(What to work on): What you return should be the lines of the data containing "Drive", each in full.

(Records shown):
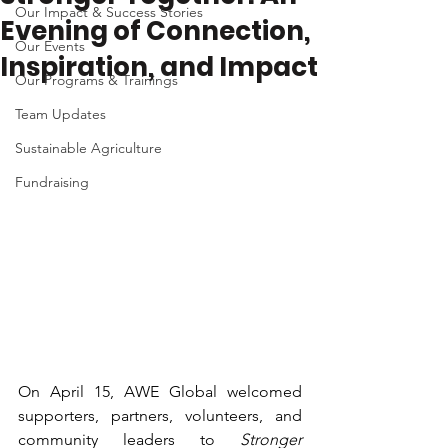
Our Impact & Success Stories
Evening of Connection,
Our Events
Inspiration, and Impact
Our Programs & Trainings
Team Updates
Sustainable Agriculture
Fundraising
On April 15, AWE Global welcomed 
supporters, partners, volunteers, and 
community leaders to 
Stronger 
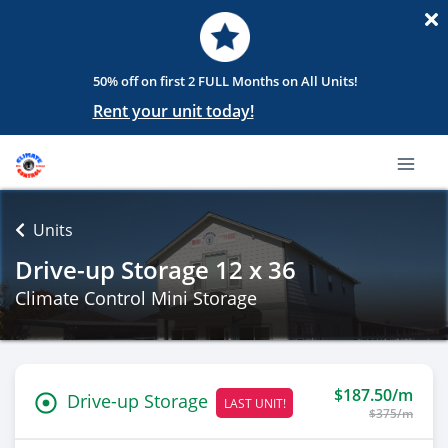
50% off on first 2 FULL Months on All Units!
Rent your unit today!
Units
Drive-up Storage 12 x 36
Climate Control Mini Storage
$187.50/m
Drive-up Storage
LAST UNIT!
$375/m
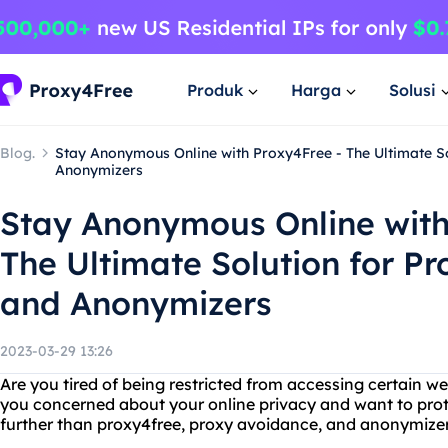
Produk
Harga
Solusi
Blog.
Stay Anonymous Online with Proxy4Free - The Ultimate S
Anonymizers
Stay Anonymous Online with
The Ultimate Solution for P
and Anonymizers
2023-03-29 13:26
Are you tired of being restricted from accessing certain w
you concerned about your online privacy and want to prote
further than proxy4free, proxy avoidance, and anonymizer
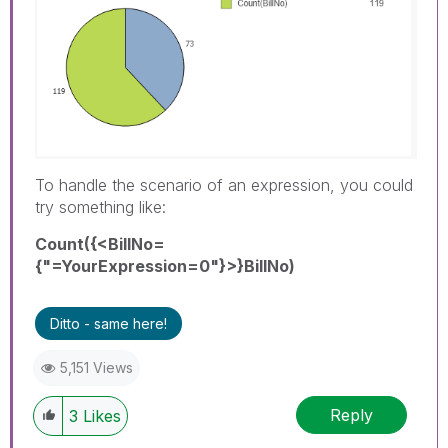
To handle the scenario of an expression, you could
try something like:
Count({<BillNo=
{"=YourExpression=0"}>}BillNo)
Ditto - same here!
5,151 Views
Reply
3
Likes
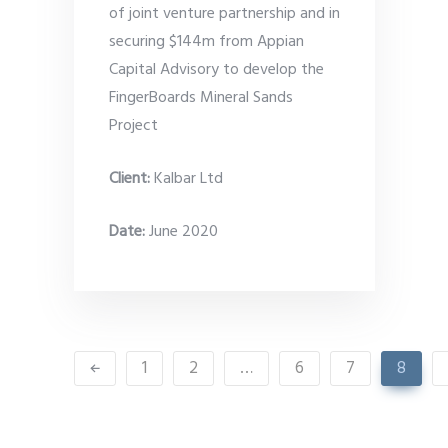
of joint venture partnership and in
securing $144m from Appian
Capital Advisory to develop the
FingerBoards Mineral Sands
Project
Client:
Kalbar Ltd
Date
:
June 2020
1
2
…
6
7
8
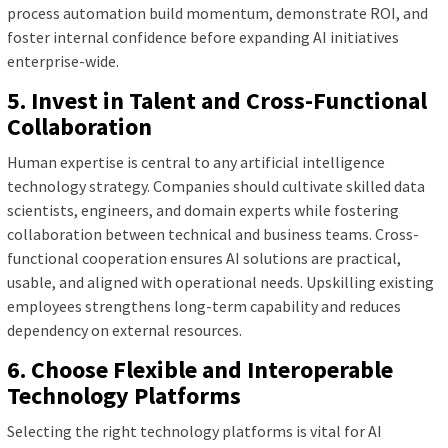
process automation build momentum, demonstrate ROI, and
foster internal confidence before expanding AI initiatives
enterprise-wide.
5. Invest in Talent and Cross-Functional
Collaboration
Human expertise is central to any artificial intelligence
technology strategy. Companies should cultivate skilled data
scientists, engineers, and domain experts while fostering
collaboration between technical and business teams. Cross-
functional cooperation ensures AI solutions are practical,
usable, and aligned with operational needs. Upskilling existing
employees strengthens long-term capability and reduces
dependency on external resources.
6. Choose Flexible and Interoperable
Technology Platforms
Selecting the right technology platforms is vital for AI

---

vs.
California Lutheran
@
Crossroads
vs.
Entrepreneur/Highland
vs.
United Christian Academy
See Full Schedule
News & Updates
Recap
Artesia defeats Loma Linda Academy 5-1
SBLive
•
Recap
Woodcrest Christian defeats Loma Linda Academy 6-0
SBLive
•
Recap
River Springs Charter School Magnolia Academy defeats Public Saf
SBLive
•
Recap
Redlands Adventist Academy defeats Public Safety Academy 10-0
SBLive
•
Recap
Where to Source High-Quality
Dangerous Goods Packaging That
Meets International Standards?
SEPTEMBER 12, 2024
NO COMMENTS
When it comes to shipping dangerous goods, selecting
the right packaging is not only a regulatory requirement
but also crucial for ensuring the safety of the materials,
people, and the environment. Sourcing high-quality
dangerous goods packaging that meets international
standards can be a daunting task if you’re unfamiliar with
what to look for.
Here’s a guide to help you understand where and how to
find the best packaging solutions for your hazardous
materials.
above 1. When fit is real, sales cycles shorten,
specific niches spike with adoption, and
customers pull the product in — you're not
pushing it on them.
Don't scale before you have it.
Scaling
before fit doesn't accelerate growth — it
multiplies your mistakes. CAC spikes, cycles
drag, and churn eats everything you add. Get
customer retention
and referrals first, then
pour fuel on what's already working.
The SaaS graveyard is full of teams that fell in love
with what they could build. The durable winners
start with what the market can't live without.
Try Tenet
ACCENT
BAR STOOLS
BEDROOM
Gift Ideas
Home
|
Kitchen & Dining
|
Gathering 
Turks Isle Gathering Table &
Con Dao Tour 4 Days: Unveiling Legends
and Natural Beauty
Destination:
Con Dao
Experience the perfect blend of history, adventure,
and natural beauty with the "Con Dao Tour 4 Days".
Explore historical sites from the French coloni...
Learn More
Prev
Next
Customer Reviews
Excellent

* * *

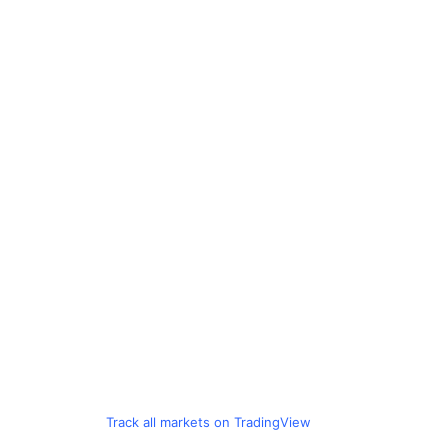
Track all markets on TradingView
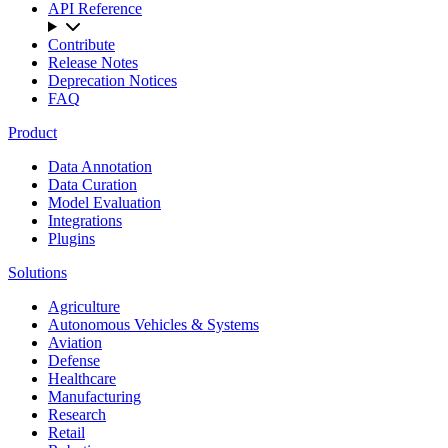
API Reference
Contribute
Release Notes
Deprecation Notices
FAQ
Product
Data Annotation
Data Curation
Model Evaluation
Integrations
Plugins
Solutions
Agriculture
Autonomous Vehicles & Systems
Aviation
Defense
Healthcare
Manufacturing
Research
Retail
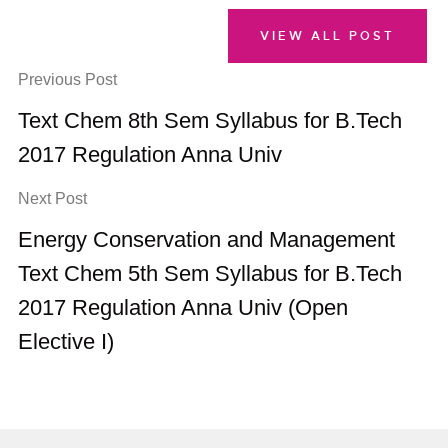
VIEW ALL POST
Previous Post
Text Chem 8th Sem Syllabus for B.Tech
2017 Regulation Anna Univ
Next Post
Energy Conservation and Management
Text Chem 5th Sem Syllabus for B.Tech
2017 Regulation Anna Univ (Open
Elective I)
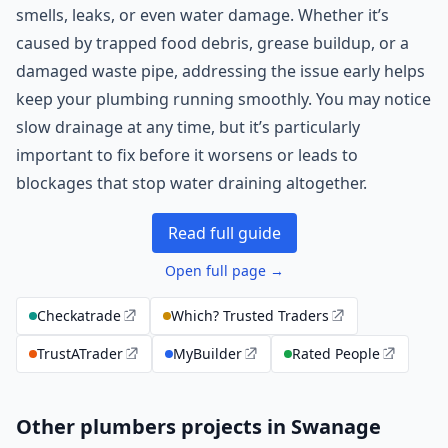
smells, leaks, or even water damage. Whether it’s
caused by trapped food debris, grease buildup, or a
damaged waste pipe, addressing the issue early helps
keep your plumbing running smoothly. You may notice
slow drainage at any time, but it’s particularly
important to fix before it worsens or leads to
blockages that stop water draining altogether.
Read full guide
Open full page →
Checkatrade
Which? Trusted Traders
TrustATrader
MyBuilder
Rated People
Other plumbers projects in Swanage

(Exercise answer):
Drive-up Storage 12 x 36
Drive-up Storage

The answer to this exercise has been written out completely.